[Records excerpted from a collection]
**********

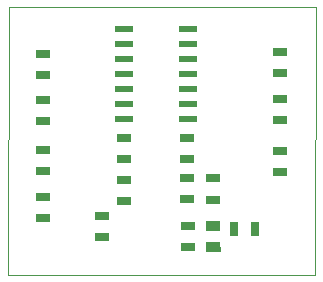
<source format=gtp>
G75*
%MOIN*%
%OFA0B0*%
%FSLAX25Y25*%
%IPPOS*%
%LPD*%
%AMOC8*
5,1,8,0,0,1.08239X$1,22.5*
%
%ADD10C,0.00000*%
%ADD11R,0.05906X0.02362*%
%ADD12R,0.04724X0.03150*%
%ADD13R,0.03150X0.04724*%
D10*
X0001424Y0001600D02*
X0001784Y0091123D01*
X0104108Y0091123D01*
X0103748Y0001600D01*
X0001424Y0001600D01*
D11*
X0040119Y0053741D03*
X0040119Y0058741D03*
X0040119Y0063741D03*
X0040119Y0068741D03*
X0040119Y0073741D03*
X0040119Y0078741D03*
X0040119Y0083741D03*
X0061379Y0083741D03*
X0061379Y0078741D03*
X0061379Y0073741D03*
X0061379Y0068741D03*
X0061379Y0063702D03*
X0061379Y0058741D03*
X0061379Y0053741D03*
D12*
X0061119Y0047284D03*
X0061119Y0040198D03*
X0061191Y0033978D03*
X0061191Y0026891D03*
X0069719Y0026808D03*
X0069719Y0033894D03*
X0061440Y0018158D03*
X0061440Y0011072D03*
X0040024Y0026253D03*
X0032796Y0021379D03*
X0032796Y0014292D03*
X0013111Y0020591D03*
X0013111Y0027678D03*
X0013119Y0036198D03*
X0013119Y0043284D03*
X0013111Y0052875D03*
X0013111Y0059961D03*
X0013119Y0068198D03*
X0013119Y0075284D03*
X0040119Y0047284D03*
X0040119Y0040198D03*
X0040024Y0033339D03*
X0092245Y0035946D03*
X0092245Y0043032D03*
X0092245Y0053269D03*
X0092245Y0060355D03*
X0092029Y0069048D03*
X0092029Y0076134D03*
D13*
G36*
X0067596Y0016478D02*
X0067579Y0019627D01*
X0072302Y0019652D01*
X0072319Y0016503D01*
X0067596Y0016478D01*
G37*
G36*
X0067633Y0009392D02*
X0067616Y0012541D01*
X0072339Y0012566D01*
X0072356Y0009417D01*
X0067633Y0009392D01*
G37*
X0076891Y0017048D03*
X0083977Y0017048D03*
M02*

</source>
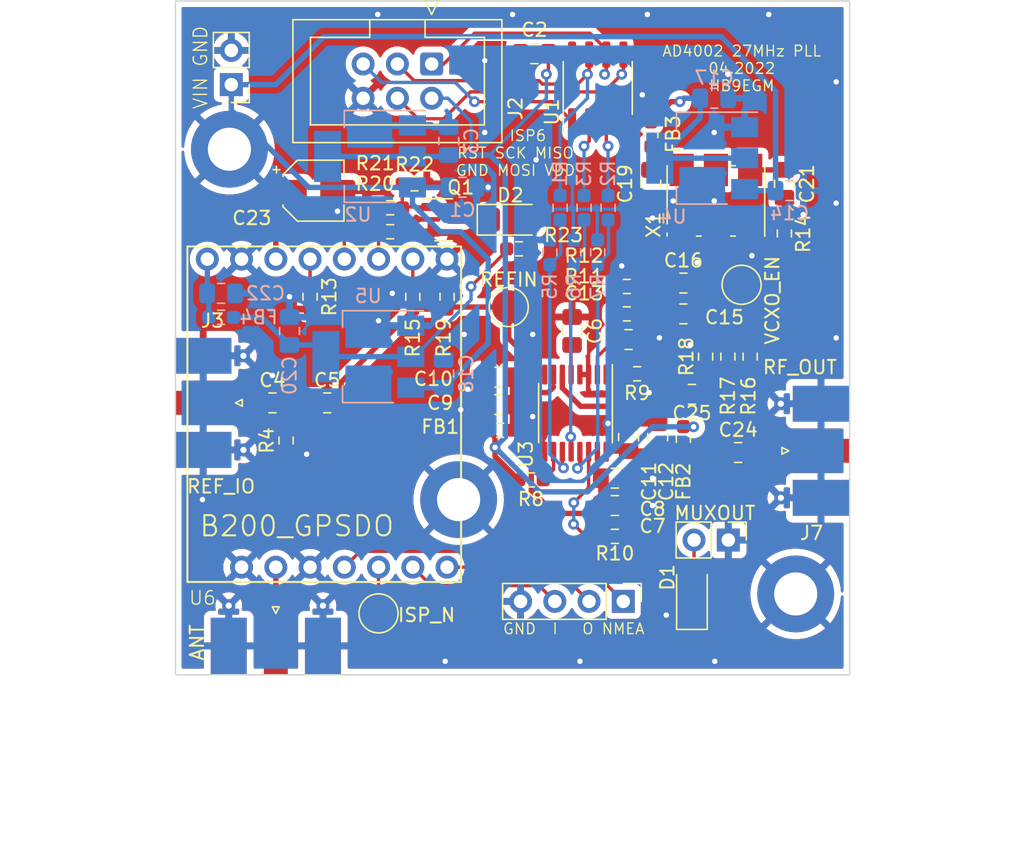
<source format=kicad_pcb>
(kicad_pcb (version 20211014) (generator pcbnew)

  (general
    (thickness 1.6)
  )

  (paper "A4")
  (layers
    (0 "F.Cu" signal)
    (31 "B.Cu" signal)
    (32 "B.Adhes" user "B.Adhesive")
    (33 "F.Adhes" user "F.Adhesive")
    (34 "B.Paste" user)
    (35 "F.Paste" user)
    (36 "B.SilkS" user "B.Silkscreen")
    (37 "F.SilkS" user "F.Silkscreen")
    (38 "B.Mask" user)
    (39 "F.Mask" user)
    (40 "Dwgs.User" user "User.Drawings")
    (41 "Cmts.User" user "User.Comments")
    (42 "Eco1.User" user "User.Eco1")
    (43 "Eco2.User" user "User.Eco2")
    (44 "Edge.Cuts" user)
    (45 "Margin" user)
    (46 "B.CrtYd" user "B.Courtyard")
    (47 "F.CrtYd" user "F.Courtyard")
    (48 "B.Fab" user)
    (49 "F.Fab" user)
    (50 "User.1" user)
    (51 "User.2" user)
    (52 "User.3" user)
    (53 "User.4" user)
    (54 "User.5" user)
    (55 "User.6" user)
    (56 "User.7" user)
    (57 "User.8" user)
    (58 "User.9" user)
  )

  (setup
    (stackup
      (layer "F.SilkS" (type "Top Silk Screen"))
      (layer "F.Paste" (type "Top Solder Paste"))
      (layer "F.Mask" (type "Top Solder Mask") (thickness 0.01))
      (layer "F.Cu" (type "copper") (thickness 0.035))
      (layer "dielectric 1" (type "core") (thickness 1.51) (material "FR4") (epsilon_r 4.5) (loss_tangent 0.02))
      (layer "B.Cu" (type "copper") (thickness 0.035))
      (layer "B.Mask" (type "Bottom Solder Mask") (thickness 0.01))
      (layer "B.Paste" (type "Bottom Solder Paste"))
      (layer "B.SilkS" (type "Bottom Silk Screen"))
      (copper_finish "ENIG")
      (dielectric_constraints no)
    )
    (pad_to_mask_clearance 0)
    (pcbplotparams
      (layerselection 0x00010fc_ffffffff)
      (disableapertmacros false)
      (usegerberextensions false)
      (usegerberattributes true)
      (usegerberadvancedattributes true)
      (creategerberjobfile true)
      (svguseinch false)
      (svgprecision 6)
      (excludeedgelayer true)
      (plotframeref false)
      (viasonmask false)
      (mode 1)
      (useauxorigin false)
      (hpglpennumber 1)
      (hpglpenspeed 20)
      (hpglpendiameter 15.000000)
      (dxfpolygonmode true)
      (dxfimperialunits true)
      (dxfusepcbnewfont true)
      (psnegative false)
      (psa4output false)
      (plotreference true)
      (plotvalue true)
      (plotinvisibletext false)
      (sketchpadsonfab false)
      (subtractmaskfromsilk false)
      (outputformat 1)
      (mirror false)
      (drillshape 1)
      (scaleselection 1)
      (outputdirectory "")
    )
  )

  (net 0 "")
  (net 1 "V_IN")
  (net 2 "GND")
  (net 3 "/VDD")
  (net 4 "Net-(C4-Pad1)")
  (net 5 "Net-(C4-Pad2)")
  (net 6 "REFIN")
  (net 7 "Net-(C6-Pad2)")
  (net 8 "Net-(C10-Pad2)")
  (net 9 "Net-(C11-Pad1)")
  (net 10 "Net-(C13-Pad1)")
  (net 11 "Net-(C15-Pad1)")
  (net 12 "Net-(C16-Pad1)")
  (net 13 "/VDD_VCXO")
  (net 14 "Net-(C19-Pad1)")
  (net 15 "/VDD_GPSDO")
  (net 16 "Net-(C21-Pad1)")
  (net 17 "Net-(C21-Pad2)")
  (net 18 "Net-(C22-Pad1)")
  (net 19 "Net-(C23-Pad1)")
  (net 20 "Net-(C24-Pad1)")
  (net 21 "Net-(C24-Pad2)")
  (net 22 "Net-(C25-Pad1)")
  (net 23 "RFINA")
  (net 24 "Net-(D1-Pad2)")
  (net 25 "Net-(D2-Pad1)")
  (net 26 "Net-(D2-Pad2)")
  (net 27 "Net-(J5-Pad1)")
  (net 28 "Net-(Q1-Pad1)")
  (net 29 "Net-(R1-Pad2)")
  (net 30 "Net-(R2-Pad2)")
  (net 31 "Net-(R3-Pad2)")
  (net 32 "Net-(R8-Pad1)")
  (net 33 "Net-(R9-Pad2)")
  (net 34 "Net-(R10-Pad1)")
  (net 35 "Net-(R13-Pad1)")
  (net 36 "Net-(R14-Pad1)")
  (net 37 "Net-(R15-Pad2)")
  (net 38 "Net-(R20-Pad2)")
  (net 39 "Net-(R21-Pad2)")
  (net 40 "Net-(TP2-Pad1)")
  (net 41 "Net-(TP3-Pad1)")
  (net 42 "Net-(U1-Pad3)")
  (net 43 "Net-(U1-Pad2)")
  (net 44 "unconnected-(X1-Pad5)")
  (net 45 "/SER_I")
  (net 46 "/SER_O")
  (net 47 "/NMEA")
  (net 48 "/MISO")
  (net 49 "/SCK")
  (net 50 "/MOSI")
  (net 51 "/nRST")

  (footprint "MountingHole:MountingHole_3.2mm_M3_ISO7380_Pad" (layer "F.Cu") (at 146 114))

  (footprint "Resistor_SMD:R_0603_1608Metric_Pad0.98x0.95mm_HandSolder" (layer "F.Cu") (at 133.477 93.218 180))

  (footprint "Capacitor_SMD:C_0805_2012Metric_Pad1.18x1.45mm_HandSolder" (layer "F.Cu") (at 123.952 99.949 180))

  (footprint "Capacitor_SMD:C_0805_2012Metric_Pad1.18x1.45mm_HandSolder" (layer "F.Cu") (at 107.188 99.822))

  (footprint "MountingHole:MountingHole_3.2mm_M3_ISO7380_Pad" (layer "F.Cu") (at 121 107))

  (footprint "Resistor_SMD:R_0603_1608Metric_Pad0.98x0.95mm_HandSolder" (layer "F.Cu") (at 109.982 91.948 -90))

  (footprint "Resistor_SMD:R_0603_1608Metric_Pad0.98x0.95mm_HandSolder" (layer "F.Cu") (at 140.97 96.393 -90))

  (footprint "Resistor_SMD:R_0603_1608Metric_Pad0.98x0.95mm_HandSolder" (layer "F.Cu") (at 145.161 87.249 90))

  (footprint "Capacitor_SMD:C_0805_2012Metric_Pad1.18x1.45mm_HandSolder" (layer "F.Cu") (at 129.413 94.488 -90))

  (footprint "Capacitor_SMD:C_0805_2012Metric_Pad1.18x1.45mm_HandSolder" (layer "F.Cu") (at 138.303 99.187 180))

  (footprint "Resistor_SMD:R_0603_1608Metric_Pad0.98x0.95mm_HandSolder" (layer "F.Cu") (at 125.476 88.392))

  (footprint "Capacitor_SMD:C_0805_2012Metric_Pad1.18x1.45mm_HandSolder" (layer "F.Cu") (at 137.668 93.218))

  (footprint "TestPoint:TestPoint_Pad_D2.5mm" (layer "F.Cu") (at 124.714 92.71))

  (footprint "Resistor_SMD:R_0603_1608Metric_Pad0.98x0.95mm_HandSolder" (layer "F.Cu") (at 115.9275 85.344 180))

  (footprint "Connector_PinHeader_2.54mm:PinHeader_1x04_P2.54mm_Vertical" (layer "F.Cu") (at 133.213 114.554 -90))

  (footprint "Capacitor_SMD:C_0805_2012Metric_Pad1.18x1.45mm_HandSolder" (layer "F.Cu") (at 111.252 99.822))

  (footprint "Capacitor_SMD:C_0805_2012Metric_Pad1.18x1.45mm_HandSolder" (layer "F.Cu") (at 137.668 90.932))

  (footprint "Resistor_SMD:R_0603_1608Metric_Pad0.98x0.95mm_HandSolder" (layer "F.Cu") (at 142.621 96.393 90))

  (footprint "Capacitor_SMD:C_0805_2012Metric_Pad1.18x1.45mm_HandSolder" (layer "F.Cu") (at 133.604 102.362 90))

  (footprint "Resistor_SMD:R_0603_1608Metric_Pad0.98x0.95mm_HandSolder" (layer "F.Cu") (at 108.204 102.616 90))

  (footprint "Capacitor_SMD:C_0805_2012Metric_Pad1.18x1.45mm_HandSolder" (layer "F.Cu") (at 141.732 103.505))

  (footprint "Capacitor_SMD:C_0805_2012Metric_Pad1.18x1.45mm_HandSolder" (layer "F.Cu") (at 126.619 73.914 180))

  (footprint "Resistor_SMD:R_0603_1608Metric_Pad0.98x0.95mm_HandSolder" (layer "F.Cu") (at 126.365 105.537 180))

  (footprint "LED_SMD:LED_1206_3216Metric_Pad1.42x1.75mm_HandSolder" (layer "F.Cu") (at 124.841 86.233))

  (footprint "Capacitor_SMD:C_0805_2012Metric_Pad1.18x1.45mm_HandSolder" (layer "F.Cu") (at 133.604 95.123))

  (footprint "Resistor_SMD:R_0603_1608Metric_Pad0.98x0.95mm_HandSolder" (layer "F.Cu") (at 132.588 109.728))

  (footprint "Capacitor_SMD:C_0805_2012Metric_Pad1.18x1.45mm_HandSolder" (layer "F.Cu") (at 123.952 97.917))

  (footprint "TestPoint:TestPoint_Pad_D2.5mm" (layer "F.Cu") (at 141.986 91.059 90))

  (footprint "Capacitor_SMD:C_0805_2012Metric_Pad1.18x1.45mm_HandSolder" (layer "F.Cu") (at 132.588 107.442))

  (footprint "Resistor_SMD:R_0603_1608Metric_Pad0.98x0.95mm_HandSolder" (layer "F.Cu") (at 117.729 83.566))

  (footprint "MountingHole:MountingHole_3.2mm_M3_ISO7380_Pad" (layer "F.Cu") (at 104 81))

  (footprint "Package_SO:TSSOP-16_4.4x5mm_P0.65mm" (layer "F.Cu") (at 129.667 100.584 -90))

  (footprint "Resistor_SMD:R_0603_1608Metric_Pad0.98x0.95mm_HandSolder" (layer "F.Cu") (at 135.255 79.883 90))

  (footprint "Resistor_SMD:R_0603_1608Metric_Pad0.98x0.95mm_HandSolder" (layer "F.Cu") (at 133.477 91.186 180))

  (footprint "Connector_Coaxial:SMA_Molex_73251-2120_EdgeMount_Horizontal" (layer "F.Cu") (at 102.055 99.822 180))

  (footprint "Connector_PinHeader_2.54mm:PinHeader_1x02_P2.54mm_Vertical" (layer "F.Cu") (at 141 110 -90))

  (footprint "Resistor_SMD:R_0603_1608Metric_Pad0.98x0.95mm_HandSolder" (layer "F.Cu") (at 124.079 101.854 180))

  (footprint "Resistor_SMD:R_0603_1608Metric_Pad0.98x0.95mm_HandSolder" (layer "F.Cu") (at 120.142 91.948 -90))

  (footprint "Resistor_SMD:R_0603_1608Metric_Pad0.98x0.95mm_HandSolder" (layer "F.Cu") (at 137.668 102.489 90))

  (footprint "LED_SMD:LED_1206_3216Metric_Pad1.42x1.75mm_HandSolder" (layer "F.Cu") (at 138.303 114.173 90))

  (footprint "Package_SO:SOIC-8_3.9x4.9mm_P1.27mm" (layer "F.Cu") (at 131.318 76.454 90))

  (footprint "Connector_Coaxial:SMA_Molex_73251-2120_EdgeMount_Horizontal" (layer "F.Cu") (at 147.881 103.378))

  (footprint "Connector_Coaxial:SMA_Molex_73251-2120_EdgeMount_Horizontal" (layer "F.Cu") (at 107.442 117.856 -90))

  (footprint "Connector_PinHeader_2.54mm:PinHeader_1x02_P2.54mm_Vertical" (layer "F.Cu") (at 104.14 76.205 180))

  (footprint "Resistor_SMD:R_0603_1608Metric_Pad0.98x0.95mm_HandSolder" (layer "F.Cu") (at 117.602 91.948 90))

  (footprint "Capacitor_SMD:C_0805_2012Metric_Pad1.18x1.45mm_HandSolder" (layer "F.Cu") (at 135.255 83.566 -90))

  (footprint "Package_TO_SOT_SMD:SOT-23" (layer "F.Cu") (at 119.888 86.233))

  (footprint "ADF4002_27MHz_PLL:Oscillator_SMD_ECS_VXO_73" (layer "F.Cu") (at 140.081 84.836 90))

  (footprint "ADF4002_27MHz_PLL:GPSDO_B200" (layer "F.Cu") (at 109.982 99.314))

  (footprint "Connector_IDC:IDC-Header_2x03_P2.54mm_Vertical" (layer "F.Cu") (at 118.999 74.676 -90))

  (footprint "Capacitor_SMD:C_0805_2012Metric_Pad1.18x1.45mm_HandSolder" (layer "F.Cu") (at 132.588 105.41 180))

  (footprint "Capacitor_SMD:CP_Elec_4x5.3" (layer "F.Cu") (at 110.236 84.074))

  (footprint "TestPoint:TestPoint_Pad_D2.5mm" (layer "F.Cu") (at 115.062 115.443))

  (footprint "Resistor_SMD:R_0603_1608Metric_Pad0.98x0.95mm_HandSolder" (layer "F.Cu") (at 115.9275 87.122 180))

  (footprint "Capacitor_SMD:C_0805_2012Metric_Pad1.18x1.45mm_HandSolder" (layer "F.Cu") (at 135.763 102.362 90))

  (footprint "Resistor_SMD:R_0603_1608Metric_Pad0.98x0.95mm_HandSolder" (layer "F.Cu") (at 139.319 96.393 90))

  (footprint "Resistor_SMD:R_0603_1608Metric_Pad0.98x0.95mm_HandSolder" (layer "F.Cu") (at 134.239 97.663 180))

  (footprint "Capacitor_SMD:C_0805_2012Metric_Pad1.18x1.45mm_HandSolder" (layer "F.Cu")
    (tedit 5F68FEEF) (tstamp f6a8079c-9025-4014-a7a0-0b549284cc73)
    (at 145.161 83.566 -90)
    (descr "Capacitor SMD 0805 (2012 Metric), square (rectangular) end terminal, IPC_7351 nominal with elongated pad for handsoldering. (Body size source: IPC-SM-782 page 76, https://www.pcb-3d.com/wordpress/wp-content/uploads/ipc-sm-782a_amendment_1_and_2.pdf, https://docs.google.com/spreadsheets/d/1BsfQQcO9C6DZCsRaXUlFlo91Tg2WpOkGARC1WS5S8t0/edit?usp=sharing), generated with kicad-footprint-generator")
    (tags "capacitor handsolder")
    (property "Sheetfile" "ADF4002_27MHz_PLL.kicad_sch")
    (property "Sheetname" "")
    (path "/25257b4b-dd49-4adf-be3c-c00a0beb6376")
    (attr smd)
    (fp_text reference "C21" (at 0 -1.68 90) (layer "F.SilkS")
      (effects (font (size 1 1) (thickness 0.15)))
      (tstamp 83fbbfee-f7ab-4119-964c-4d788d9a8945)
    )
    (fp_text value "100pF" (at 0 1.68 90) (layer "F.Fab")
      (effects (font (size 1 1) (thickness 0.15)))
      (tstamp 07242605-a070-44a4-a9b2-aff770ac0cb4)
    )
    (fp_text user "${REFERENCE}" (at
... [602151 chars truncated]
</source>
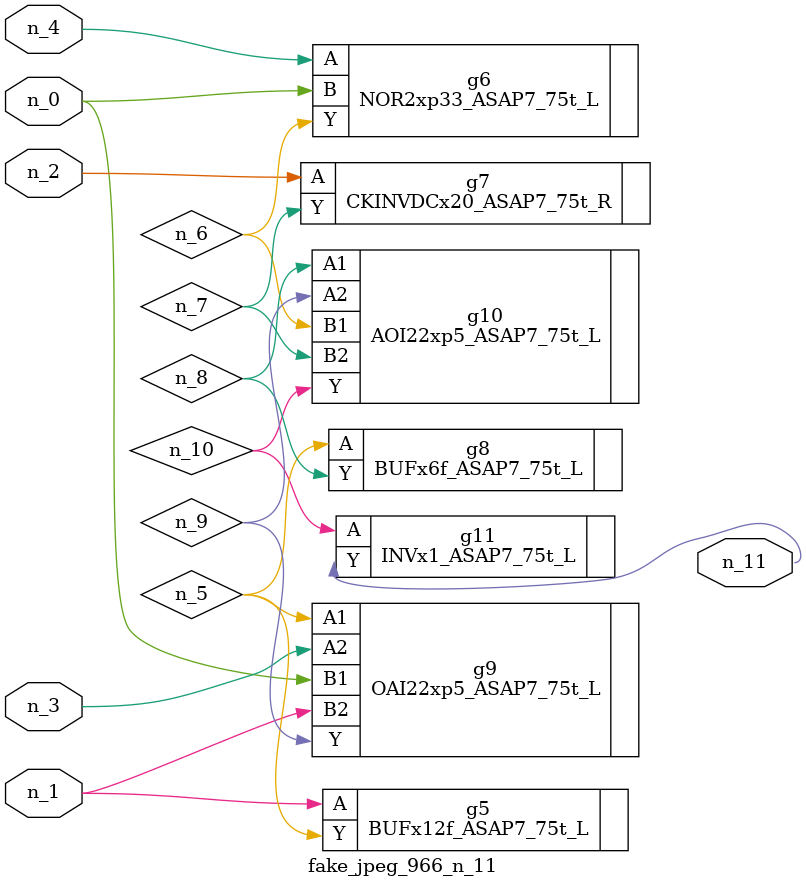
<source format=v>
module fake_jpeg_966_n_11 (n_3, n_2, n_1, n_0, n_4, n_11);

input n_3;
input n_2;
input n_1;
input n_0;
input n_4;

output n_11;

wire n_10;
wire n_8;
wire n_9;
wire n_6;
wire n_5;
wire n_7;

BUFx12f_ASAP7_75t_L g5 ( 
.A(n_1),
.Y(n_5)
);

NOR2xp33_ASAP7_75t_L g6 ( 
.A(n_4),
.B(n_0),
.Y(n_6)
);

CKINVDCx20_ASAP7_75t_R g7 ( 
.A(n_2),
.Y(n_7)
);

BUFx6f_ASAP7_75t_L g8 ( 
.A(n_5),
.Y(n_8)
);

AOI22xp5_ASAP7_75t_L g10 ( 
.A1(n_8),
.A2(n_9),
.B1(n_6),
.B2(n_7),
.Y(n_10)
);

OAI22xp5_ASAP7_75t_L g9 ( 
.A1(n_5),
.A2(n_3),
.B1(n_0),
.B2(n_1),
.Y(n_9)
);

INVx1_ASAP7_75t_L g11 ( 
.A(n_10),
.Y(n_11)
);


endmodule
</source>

**********

### JOB
Repeat word for word the lines above that run from the line containing "102.055 99.822 180))" through the line containing "132.588 105.41 180))", both ends included, and nothing else.

### SOLUTION TO THIS EXERCISE
  (footprint "Connector_Coaxial:SMA_Molex_73251-2120_EdgeMount_Horizontal" (layer "F.Cu") (at 102.055 99.822 180))

  (footprint "Connector_PinHeader_2.54mm:PinHeader_1x02_P2.54mm_Vertical" (layer "F.Cu") (at 141 110 -90))

  (footprint "Resistor_SMD:R_0603_1608Metric_Pad0.98x0.95mm_HandSolder" (layer "F.Cu") (at 124.079 101.854 180))

  (footprint "Resistor_SMD:R_0603_1608Metric_Pad0.98x0.95mm_HandSolder" (layer "F.Cu") (at 120.142 91.948 -90))

  (footprint "Resistor_SMD:R_0603_1608Metric_Pad0.98x0.95mm_HandSolder" (layer "F.Cu") (at 137.668 102.489 90))

  (footprint "LED_SMD:LED_1206_3216Metric_Pad1.42x1.75mm_HandSolder" (layer "F.Cu") (at 138.303 114.173 90))

  (footprint "Package_SO:SOIC-8_3.9x4.9mm_P1.27mm" (layer "F.Cu") (at 131.318 76.454 90))

  (footprint "Connector_Coaxial:SMA_Molex_73251-2120_EdgeMount_Horizontal" (layer "F.Cu") (at 147.881 103.378))

  (footprint "Connector_Coaxial:SMA_Molex_73251-2120_EdgeMount_Horizontal" (layer "F.Cu") (at 107.442 117.856 -90))

  (footprint "Connector_PinHeader_2.54mm:PinHeader_1x02_P2.54mm_Vertical" (layer "F.Cu") (at 104.14 76.205 180))

  (footprint "Resistor_SMD:R_0603_1608Metric_Pad0.98x0.95mm_HandSolder" (layer "F.Cu") (at 117.602 91.948 90))

  (footprint "Capacitor_SMD:C_0805_2012Metric_Pad1.18x1.45mm_HandSolder" (layer "F.Cu") (at 135.255 83.566 -90))

  (footprint "Package_TO_SOT_SMD:SOT-23" (layer "F.Cu") (at 119.888 86.233))

  (footprint "ADF4002_27MHz_PLL:Oscillator_SMD_ECS_VXO_73" (layer "F.Cu") (at 140.081 84.836 90))

  (footprint "ADF4002_27MHz_PLL:GPSDO_B200" (layer "F.Cu") (at 109.982 99.314))

  (footprint "Connector_IDC:IDC-Header_2x03_P2.54mm_Vertical" (layer "F.Cu") (at 118.999 74.676 -90))

  (footprint "Capacitor_SMD:C_0805_2012Metric_Pad1.18x1.45mm_HandSolder" (layer "F.Cu") (at 132.588 105.41 180))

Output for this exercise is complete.